Quote from: Heather on April 24, 2014, 01:12:27 PM
I really wasn't trying to offend you I actually do have a point I wanted to make that was just a conversation starter sorry. But honestly if I never saw a pic of you I would read you as female by the way you post. I've read a number of your posts and you sound like a young girl not a boy I'm sorry I hate to put it bluntly like that I really am. But I honestly think your not going to be happy trying to be cis either it might work temporarily but trust me it won't last. And you will only get more and more miserable as the years progress.
I know you don't like being trans but you can't run from it I tried that when I was your age. I tried to pretend to be male but I never did a good job at it. I know you might think it will be easier but it won't people will still treat you different because they expect men to act a certain way and be a certain way. But anyways I do wish you all the best and I hope this works out for you in the end.

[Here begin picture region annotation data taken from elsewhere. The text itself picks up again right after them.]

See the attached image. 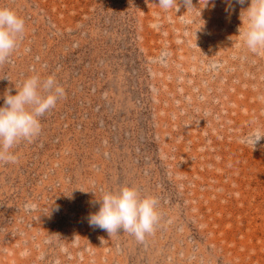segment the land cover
I'll list each match as a JSON object with an SVG mask.
<instances>
[{"label": "rangeland", "instance_id": "1", "mask_svg": "<svg viewBox=\"0 0 264 264\" xmlns=\"http://www.w3.org/2000/svg\"><path fill=\"white\" fill-rule=\"evenodd\" d=\"M178 3L0 0L26 24L0 106L33 74L65 89L0 161V264H264V138L241 143L264 131V57L237 48L248 0ZM121 185L158 200L143 242L89 225Z\"/></svg>", "mask_w": 264, "mask_h": 264}, {"label": "clouds", "instance_id": "2", "mask_svg": "<svg viewBox=\"0 0 264 264\" xmlns=\"http://www.w3.org/2000/svg\"><path fill=\"white\" fill-rule=\"evenodd\" d=\"M227 2L230 6L232 0ZM235 2L244 4L245 0ZM157 3L166 13L171 10L177 13L179 9L178 0H157ZM184 4L185 12L194 7L192 0H184ZM179 18L185 25L194 22L187 15H179ZM241 19L242 27L238 30L237 48H244L255 56L264 57V0H248V6L241 11ZM169 20L171 21L170 16ZM25 30V20L16 11L0 7V64L7 62L17 50ZM14 86L15 94L7 92L4 95V103L0 106V161L5 163L15 161L16 156L12 149L19 142L31 141L40 135L42 131L40 118L65 96L64 87L53 75L41 78L39 74H33ZM261 99L264 100V97ZM262 138L264 131L255 128L242 137L241 143L251 146L253 150ZM96 202L99 208L89 215V225L106 231L109 236L121 233L122 230L132 235L138 242H143L147 235L153 233L161 218L157 198L143 195L134 186L121 185L115 189L102 191ZM28 210L33 211L35 208L28 206Z\"/></svg>", "mask_w": 264, "mask_h": 264}]
</instances>
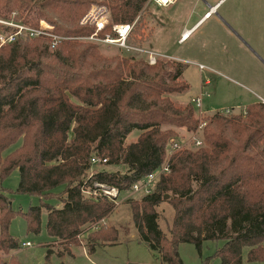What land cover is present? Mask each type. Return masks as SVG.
<instances>
[{
	"label": "trees",
	"instance_id": "obj_1",
	"mask_svg": "<svg viewBox=\"0 0 264 264\" xmlns=\"http://www.w3.org/2000/svg\"><path fill=\"white\" fill-rule=\"evenodd\" d=\"M91 2L105 4L0 0V17L21 11L26 22L36 25L43 18L58 34H88L95 25L79 23L76 10ZM145 2L111 0L106 5L112 20L131 21ZM134 30L129 40L147 47L145 37L135 38ZM100 45L62 39L51 47L48 37L0 45V251L7 258L20 245L9 229L14 216L22 214L30 231L40 228L41 204L15 209L3 185L14 169L20 171L19 192L45 198L63 186L59 205L42 202L47 232L67 248L88 232L85 244L92 251L100 241L116 240L118 233L117 227L102 225L116 197L94 183L126 190L164 162L167 143L178 136V127H185L199 130L203 144L172 151L168 171L160 173L153 191L132 200L139 238L158 252L160 264H184L179 242L200 249L204 239H223L215 251L218 264H264V101L251 102L237 113L213 112L199 128L194 104L169 96L189 86L180 80L183 62L159 58L149 63L144 55L120 47V54L105 55ZM133 128L139 134L125 143ZM93 155L127 168L88 173L97 163L91 161ZM87 187L95 194L86 195ZM164 197L173 208L167 232L155 210ZM6 258L0 264H9Z\"/></svg>",
	"mask_w": 264,
	"mask_h": 264
},
{
	"label": "rangeland",
	"instance_id": "obj_2",
	"mask_svg": "<svg viewBox=\"0 0 264 264\" xmlns=\"http://www.w3.org/2000/svg\"><path fill=\"white\" fill-rule=\"evenodd\" d=\"M102 1L106 4L111 0ZM229 2L230 0H227L224 4ZM93 3L95 2L80 4L76 10V16L81 15ZM256 4H264V0H260ZM140 13V20L134 30L135 38H138L139 35L146 37L150 28V12L145 8ZM24 14L21 15L25 17L26 14ZM49 14L54 15L55 12L52 11ZM207 24L208 22L200 26L185 43L174 44L176 47L174 50H181L182 57L161 58L183 62L184 69L180 80H185L189 84L187 90L172 92L169 96L177 103L189 104L191 97L200 95V108L207 112L199 117L208 116L213 113V110L223 108H231L232 113H237L252 101L260 100L258 95L264 97V29L258 30L253 26L251 36L247 34L246 38H240L245 47L236 48L231 52L224 51L217 55L209 50L214 44L212 33L202 37L203 29H206ZM100 51L105 55H113L120 54L122 49L115 45L101 44ZM199 64L203 65L202 69L199 68ZM206 77L210 81L202 86L201 80ZM195 112L196 115L198 113L196 106ZM138 133L139 129L133 128L126 135L124 142L136 139ZM177 133L183 137H187L189 134L185 127H178ZM19 143L20 141L11 144L4 153L14 149ZM122 166L123 164L93 163L88 169V173L99 168L109 170L120 168L121 171L124 169ZM19 180L20 171L18 168L2 179L13 207L27 211L30 205L41 204V221L39 230L34 232L28 229L27 219L22 214L13 217L9 229L18 239L20 245L7 258V255L0 251V258H6L9 264H129L130 262L160 264L158 252L150 249L139 238L131 218L130 203L132 200H139L143 195L141 192H131L127 188L118 193L115 198L114 210L102 221V225L107 228L111 225L118 228L117 239L108 242L100 241L94 250L87 251L85 243L89 235L88 232L80 236L81 240L78 244H72L68 248L59 240H54V237L47 232V209L43 203L59 205L60 200L57 195L61 193L63 186L55 187L52 190V195L41 198L36 194L17 191ZM94 184L100 190L110 187L106 184ZM91 190L90 187H87L84 193L86 195L95 194ZM155 210L158 213L160 227L167 232L173 217V208L167 201V197H164L155 206ZM222 243L223 239H204L198 249L194 243L182 241L178 244V252L184 264H200L202 260L206 259L208 260L207 264H218L219 257L215 251Z\"/></svg>",
	"mask_w": 264,
	"mask_h": 264
},
{
	"label": "crops",
	"instance_id": "obj_3",
	"mask_svg": "<svg viewBox=\"0 0 264 264\" xmlns=\"http://www.w3.org/2000/svg\"><path fill=\"white\" fill-rule=\"evenodd\" d=\"M226 1L173 0L160 5L146 0L145 8L151 17L150 28L145 37L147 47L169 58L182 57L181 50H174V44L185 43L206 22L210 24L203 29L202 37L212 33L214 44L209 50L213 54L219 55L224 51L231 52L245 47L241 37L246 38L247 34L251 36L253 26L258 30L264 29V4H256L260 0H230L228 4H224ZM185 31L187 34L182 37ZM258 97L261 98L260 101H264L263 96ZM122 167L124 169L121 171L127 168L125 164Z\"/></svg>",
	"mask_w": 264,
	"mask_h": 264
},
{
	"label": "built area",
	"instance_id": "obj_4",
	"mask_svg": "<svg viewBox=\"0 0 264 264\" xmlns=\"http://www.w3.org/2000/svg\"><path fill=\"white\" fill-rule=\"evenodd\" d=\"M157 4L165 5L173 0H152ZM208 13V12H207ZM140 17V14H137L136 17L131 21H114L112 20L111 12L109 7L106 4H97L93 3L86 9L83 14L78 18V22L81 24H94L95 28L91 33L88 34H80V35H61L52 30L53 25L43 19L40 18L36 25L30 24L22 18L18 11H14L10 17H0V25L2 30L0 32V45L14 41L16 39H31L36 37H48L50 39V46L53 47L57 42L62 39H78L83 41H93L100 44L105 45H115L120 48H124L126 50H130L137 54L144 55V58L149 63H154L159 58H164V54L153 50L149 47H146L138 42L130 41L129 37L132 34V31L135 28V25ZM107 30L100 34L101 30ZM185 31L182 34V37L186 35ZM203 65L199 64V68L202 69ZM202 86L208 84L210 79L208 77L201 80ZM190 102L194 104V106L198 107V113L196 114L203 115V113L207 112L200 108L201 106V96L197 95L195 97L190 98ZM213 112H223L230 113L231 108H223L218 110H213ZM204 116H200V124L199 128H201L205 124ZM187 137H183L178 134L176 138H172L169 140L166 146V157L164 162L154 170L148 172L144 176L140 177L136 181H134L129 187V191L131 192H141L142 194L150 193L153 191V186L157 181L159 175L163 171H168V158L172 151L186 146V147H196L203 144V139L199 130L197 131H189ZM106 157H100L97 155H93L91 157L92 162L104 163L106 162ZM101 185H105L103 183H99ZM103 193L108 196L117 197L119 191L116 187L110 186L107 188H102Z\"/></svg>",
	"mask_w": 264,
	"mask_h": 264
},
{
	"label": "water",
	"instance_id": "obj_5",
	"mask_svg": "<svg viewBox=\"0 0 264 264\" xmlns=\"http://www.w3.org/2000/svg\"><path fill=\"white\" fill-rule=\"evenodd\" d=\"M129 264H148V263H144V262H130Z\"/></svg>",
	"mask_w": 264,
	"mask_h": 264
}]
</instances>
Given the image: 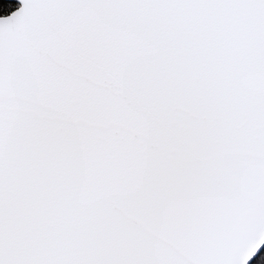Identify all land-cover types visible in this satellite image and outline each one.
Wrapping results in <instances>:
<instances>
[{
  "label": "snow or ice",
  "instance_id": "6c2138e0",
  "mask_svg": "<svg viewBox=\"0 0 264 264\" xmlns=\"http://www.w3.org/2000/svg\"><path fill=\"white\" fill-rule=\"evenodd\" d=\"M0 264H264V0H0Z\"/></svg>",
  "mask_w": 264,
  "mask_h": 264
}]
</instances>
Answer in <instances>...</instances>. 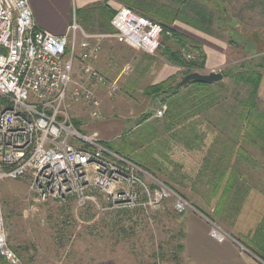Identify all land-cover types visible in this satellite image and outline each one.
Listing matches in <instances>:
<instances>
[{"label":"rangeland","instance_id":"rangeland-1","mask_svg":"<svg viewBox=\"0 0 264 264\" xmlns=\"http://www.w3.org/2000/svg\"><path fill=\"white\" fill-rule=\"evenodd\" d=\"M146 3L151 4V11H158L162 19L178 17L194 28L206 25L197 21L194 13L190 14L193 8L198 6L203 14V10L212 13L216 7L218 12L212 13L215 24L207 28L213 30V37L218 36V42L225 44L227 52L225 69L215 73L237 72L249 60L251 66L264 68V14L248 7L251 0H150ZM222 9L226 11L224 15ZM184 37L200 44L192 37ZM167 39L162 38L163 48L155 55L145 54L142 66L162 68L169 64L166 52L180 49ZM124 63L131 66L132 72L127 79L117 72L114 81L119 84V92L109 97L104 90L96 91L100 100L99 120L92 121L90 111L69 98L68 114L80 131L95 132L103 142L129 148L127 157L145 165L154 172L152 176L170 184L186 201L194 204L200 199L199 184L216 178L218 158L221 159L220 169L228 166L239 170L240 164L249 169L253 178H264V140L257 143L258 146H246L242 154L228 147L229 143L238 141L242 111L239 103L247 98L248 91L242 88L237 91L228 79L223 80L225 92L212 89L221 103L208 109L199 119L206 138L200 148L183 143L185 133L177 134V130L171 133L164 117L154 118L155 110L162 106L161 97L144 96L148 88L170 78L160 82L157 72L135 70L130 61ZM80 70L77 64L75 78ZM181 79L179 76L175 81L179 83ZM258 109L264 112V106L258 105ZM138 124L141 125L137 127ZM210 149L212 152L208 151ZM211 156L213 159L209 160ZM240 173L242 170H239L240 176L248 175ZM91 194L97 204L89 203L83 208L77 207L73 199L40 203L28 190L26 178L2 180L0 203L9 247L23 264H177L173 249L178 245L174 243L181 239V215L172 210L170 203L152 212L142 208L109 211L101 193L93 191ZM0 264L6 263L0 258Z\"/></svg>","mask_w":264,"mask_h":264},{"label":"built area","instance_id":"built-area-1","mask_svg":"<svg viewBox=\"0 0 264 264\" xmlns=\"http://www.w3.org/2000/svg\"><path fill=\"white\" fill-rule=\"evenodd\" d=\"M29 1L0 0V182L26 178L40 203L73 199L83 208L97 204L91 194L97 191L109 211L152 212L169 203L178 215L194 210L164 182L104 147L97 133H83L74 125L69 98L84 105L93 121L101 117L96 91L104 90L109 97L119 92L117 82L92 66L105 36L86 35L76 24L61 37L37 30ZM111 26L127 47L151 56L163 48V37L173 36L127 6L116 10ZM181 54L186 61L196 58L184 49ZM77 64L81 70L75 78ZM131 72L129 64L120 70L122 77ZM166 110L160 106L154 118H163ZM210 237L217 242L227 238L214 226ZM0 258L6 264H23L8 245L1 203Z\"/></svg>","mask_w":264,"mask_h":264},{"label":"crops","instance_id":"crops-1","mask_svg":"<svg viewBox=\"0 0 264 264\" xmlns=\"http://www.w3.org/2000/svg\"><path fill=\"white\" fill-rule=\"evenodd\" d=\"M149 1L30 0L29 5L37 30L61 37L72 24H76L86 35L105 36L99 41L101 52L92 63L93 68L108 80L114 81L117 72L125 65L124 61H130L135 70L157 72L156 77L160 82L171 77L183 78V69L177 66H142L145 53H137L127 47L116 37L111 26V19L120 6H127L140 14L148 15V10L152 9L151 4L146 3ZM158 22H162L166 29L168 25H172L168 30L199 41L198 45L205 56L203 74L225 69L227 47L218 42L217 35L216 38L213 37L212 29L207 28L209 32L205 33L204 30L194 28L178 17L170 24L161 20ZM130 75L124 76V79ZM257 95L259 105L264 106V75L260 80ZM239 134L238 132L237 142L229 143L228 147L232 152L240 151L242 154L246 146H258L257 143L243 141ZM239 170L248 175L240 173V176ZM239 170L228 166L219 169L224 177L210 178L199 184L201 195L197 204L187 201L194 210L187 211L180 217L181 239L174 243L178 245L173 249L174 258H178V261L175 258V263L264 264V178H253L249 169L240 164ZM212 226L227 236L223 242H217L210 237Z\"/></svg>","mask_w":264,"mask_h":264},{"label":"trees","instance_id":"trees-1","mask_svg":"<svg viewBox=\"0 0 264 264\" xmlns=\"http://www.w3.org/2000/svg\"><path fill=\"white\" fill-rule=\"evenodd\" d=\"M197 7L193 8L191 12L196 15L195 18L197 19V21H199L201 24L206 25V27L197 26L199 29L206 32L208 31L207 27L211 26L215 21V17L212 13H216V11L218 12V9L215 7L212 13L203 10V14H201ZM248 7H250L252 10H260V13L264 14V0H251V5H248ZM148 11H150V14L143 15L148 17H155V19H157L158 21H165V23L167 24H170L171 21L175 19L174 16H170L165 20L162 19L158 11H156L157 13L151 10ZM225 12L226 11L222 9L223 15ZM221 19H223V17H221L220 20ZM171 42H175L180 50L172 53L170 51L166 52V61L170 65L177 66L183 69V77L188 74L202 72L204 70L205 56L198 44L186 39L184 36L175 32H173ZM182 49L194 54L196 56L195 60L186 61L181 54ZM221 75L223 76L221 82L212 85L191 82L180 89H177L178 82L175 81L176 78H170L159 86L148 88L144 92V96L146 95L161 97L162 105H165L167 108L163 120L167 122L168 125L166 127H168L169 131L172 133L173 131L175 132L177 130V134L185 133V136L181 139L183 143L199 146L200 148H202L204 146L206 138L204 130L201 129L199 119L200 117L204 116V113L208 112V109L212 110L217 104L221 103V98L218 100L216 93H214L212 89L217 88L219 91L225 92L227 89L223 85V80L228 79L232 82L234 88H236L237 91H241V88L242 90L245 89L246 91H248L247 98L243 99V101L239 103L242 108L239 121V123H241V128H239L240 130L238 129L240 138L245 142L253 143H259L260 141L264 140V112H260L258 109L259 100L257 95L260 80L264 75V68L260 65L251 66V61L249 60V63L245 64L243 67L241 66V69L239 71H228L225 73H221ZM140 125L138 124L137 127H139ZM75 126L79 128L76 123ZM83 133L85 132L83 131ZM102 145L110 151L118 154L119 156L126 158L139 166H142L150 174L155 175L154 172L150 171V169L145 165L138 163L126 156L129 154V148H126L124 146L120 147L115 144H110V142L103 141ZM208 151L212 152L211 149ZM210 159H213L212 156L209 158V160ZM217 161L219 168L216 170V168L213 167V169L215 168L214 173L217 174L216 178H223L224 175H221L219 172V169L221 167V159L218 158ZM208 162V160L205 161V164L207 166ZM204 167L205 169L207 168L206 166ZM166 185H168L169 187L171 186L168 183ZM175 192L179 194L177 191Z\"/></svg>","mask_w":264,"mask_h":264},{"label":"water","instance_id":"water-1","mask_svg":"<svg viewBox=\"0 0 264 264\" xmlns=\"http://www.w3.org/2000/svg\"><path fill=\"white\" fill-rule=\"evenodd\" d=\"M223 76L219 73H209V74H200V73H191L183 77V79L178 83L177 89L185 87L191 82L212 85L218 82H221Z\"/></svg>","mask_w":264,"mask_h":264},{"label":"bare ground","instance_id":"bare-ground-1","mask_svg":"<svg viewBox=\"0 0 264 264\" xmlns=\"http://www.w3.org/2000/svg\"><path fill=\"white\" fill-rule=\"evenodd\" d=\"M168 30V29H167ZM172 32V31H171ZM173 33V32H172ZM212 73V72H211ZM215 73V72H214ZM220 74V73H219ZM163 106V105H162ZM165 106V105H164ZM158 109V108H157Z\"/></svg>","mask_w":264,"mask_h":264}]
</instances>
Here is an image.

Well, I can't even pass as a boy right now, at all, and I don't know if i ever will so people's expectations don't matter much if I only tell the right people. I do have friends who accept me being as much of a girl as i probably am even as a cis boy. I'm not sure if they really think of me like a boy or not but it is not important... I'm just being me. I need to be able to be a boy and be fine with that for me, even if the world won't see it.
I lived as a girl for the last couple years and, i don't know, I just need to be over it to be happy. Today my boyfriend told me that he loved me even if I'm a boy, I'm just me, cuz he's seen how much this hurts me, and I am still his princess and, I don't know, that made me feel more loved than i ever did before.